Function assigned to a variable in C

Question

I did a test :

test1.c

#include <stdio.h>
int main () {
   getchar();
}

test2.c

#include <stdio.h>
int main () {
   int c;
   c = getchar();
}

Both test1.c and test2.c produce the same result which wait for the user to type something.

My questions :

1. In test2.c, I only assign a function of getchar() into variable 'c', and I never invoke/call the function , so why does it get invoked? The reason why I said it gets invoked is because when I run it, it produces the same result as test1.c

2. I thought a function only gets invoked when we invoke/call it, just like in test1.c , I invoke the function of getchar(). But in test2.c , I never invoke the function, I only assign the getchar() function to variable 'c'

Answer 1

The opening and closing parenthesis after the name getchar in C means to call the function associated with the name getchar. Therefore, in both code snippets you are actually calling the function.

If you wanted to "assign" the function to a variable c, it would look like this:

int (*c)() = &getchar;

What you're really doing above is taking the address of getchar and assigning it to the function pointer c.

Answer 2

In test2.c, I only assign a function of getchar() into variable c, and I never invoke/call the function, so why does it get invoked?
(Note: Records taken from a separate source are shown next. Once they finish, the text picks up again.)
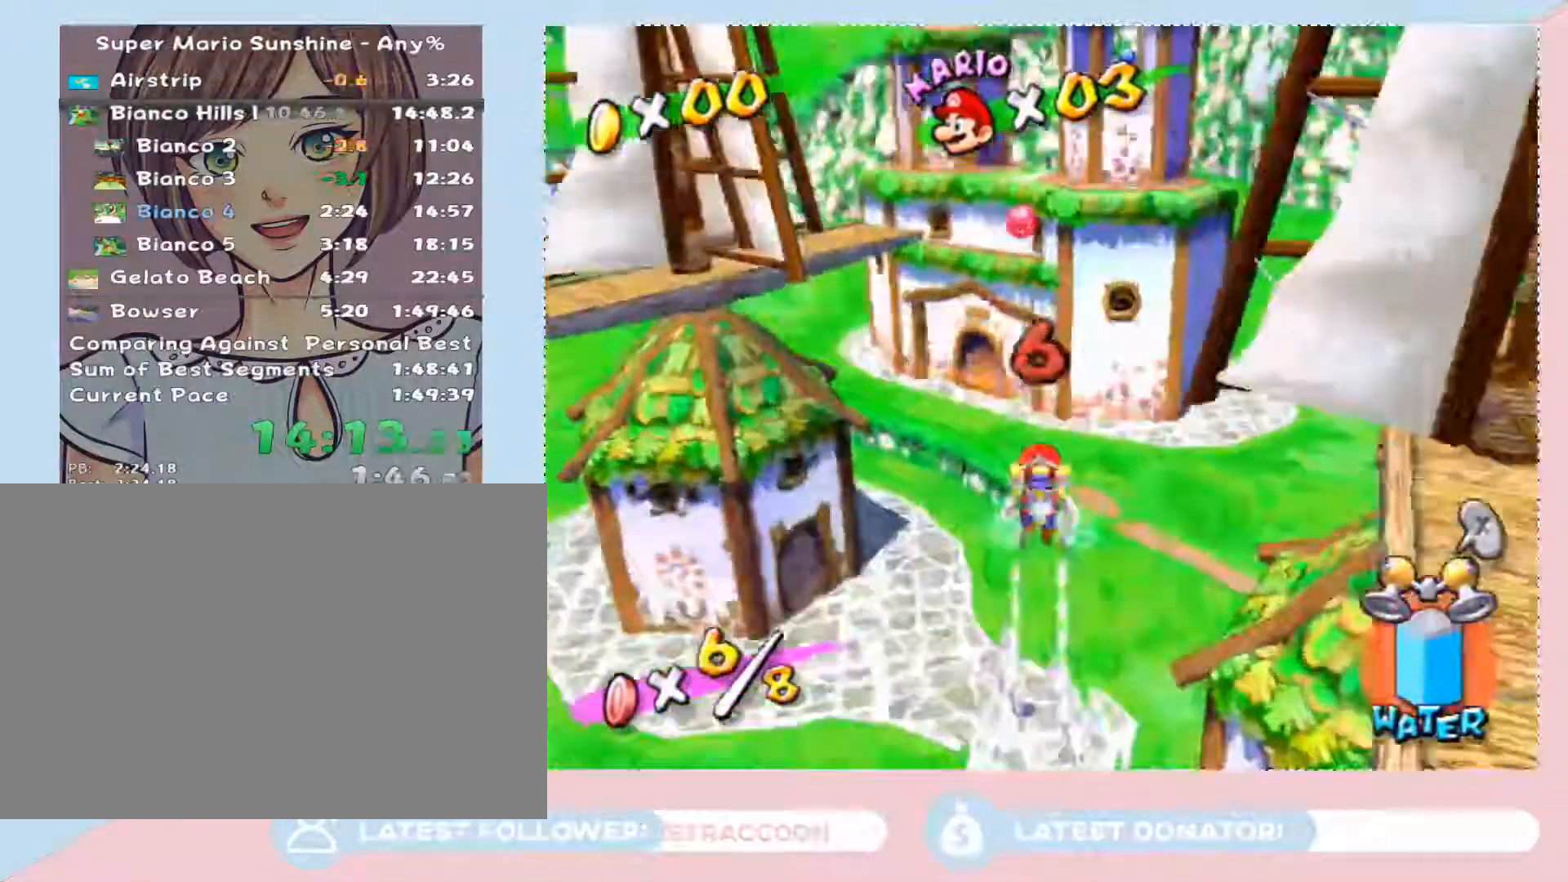
{"buttons": ["R1"], "left_stick": "up-left", "right_stick": "center", "events": [[217, "left_stick", "up-left"]]}
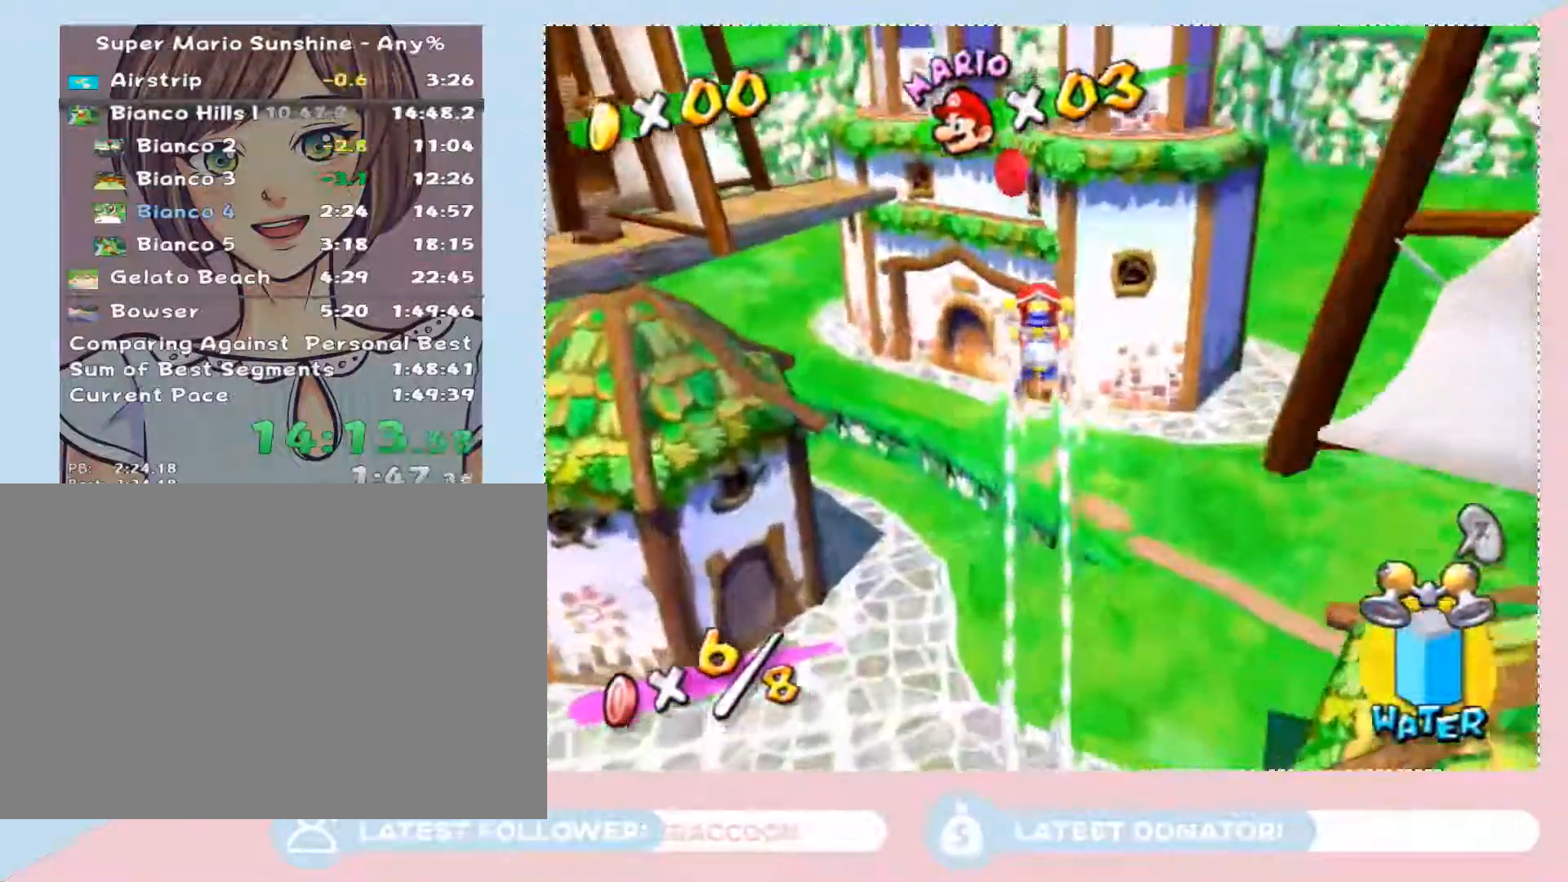
{"buttons": ["R1"], "left_stick": "up-left", "right_stick": "center", "events": []}
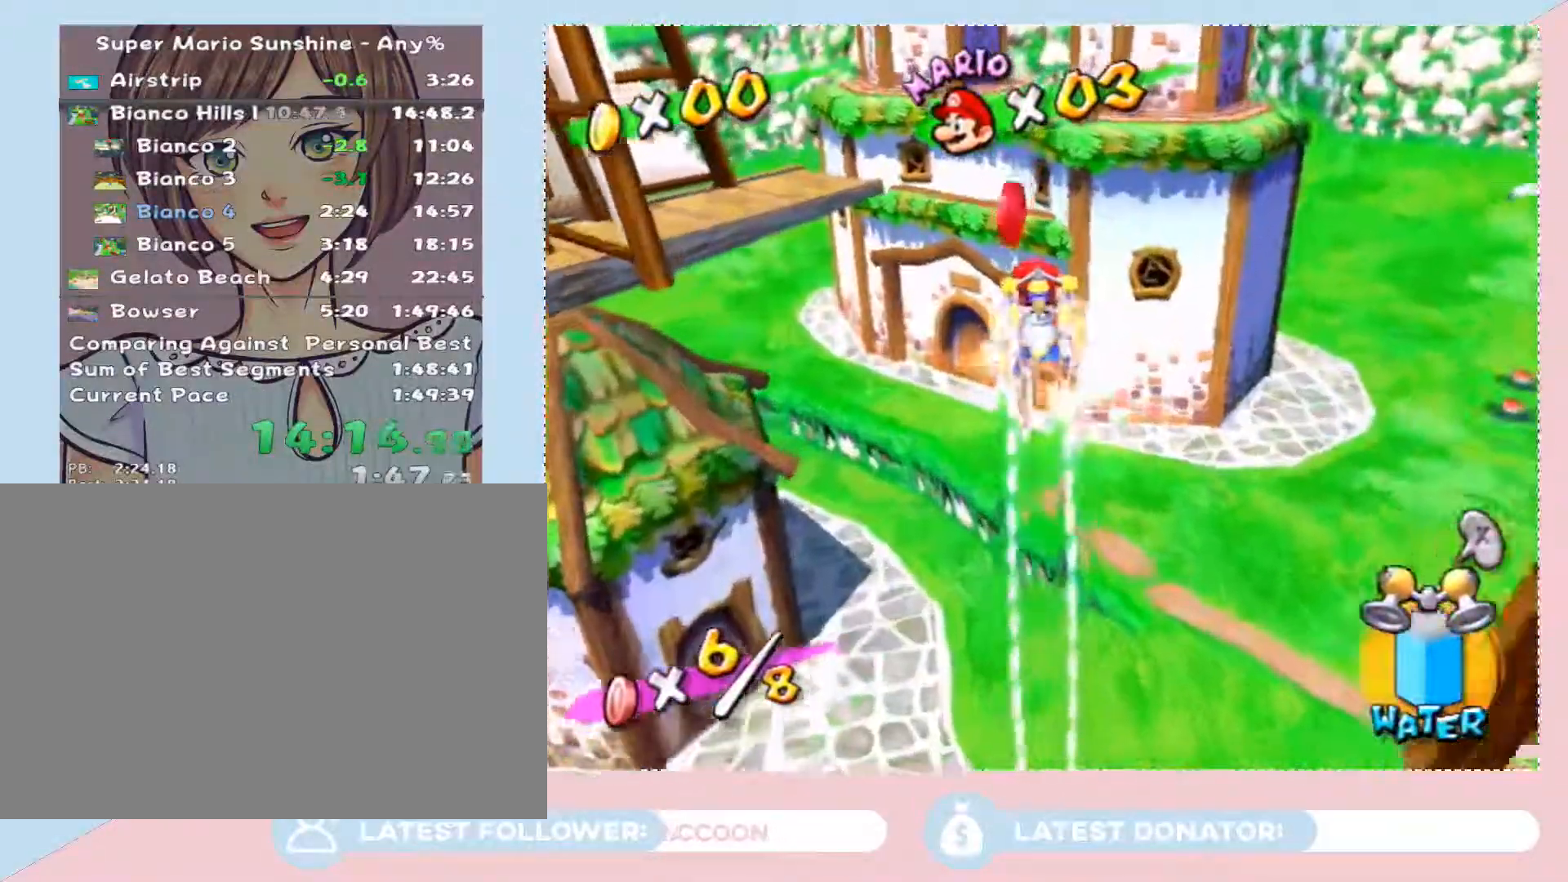
{"buttons": ["R1"], "left_stick": "left", "right_stick": "right", "events": [[383, "right_stick", "right"], [500, "left_stick", "left"]]}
C makes a difference between a function name, which is getchar with no parentheses, and a function invocation expression, which is getchar() with parentheses. Your code does not assign a function to a variable; it assigns the result produced by function invocation to variable c.

I thought a function only gets invoked when we invoke/call it, just like in test1.c

The difference between the two invocations, in test1.c vs. test2.c, is that test1.c invokes the function using a statement, while test2.c invokes the function using an expression. Both programs do invoke a function, though.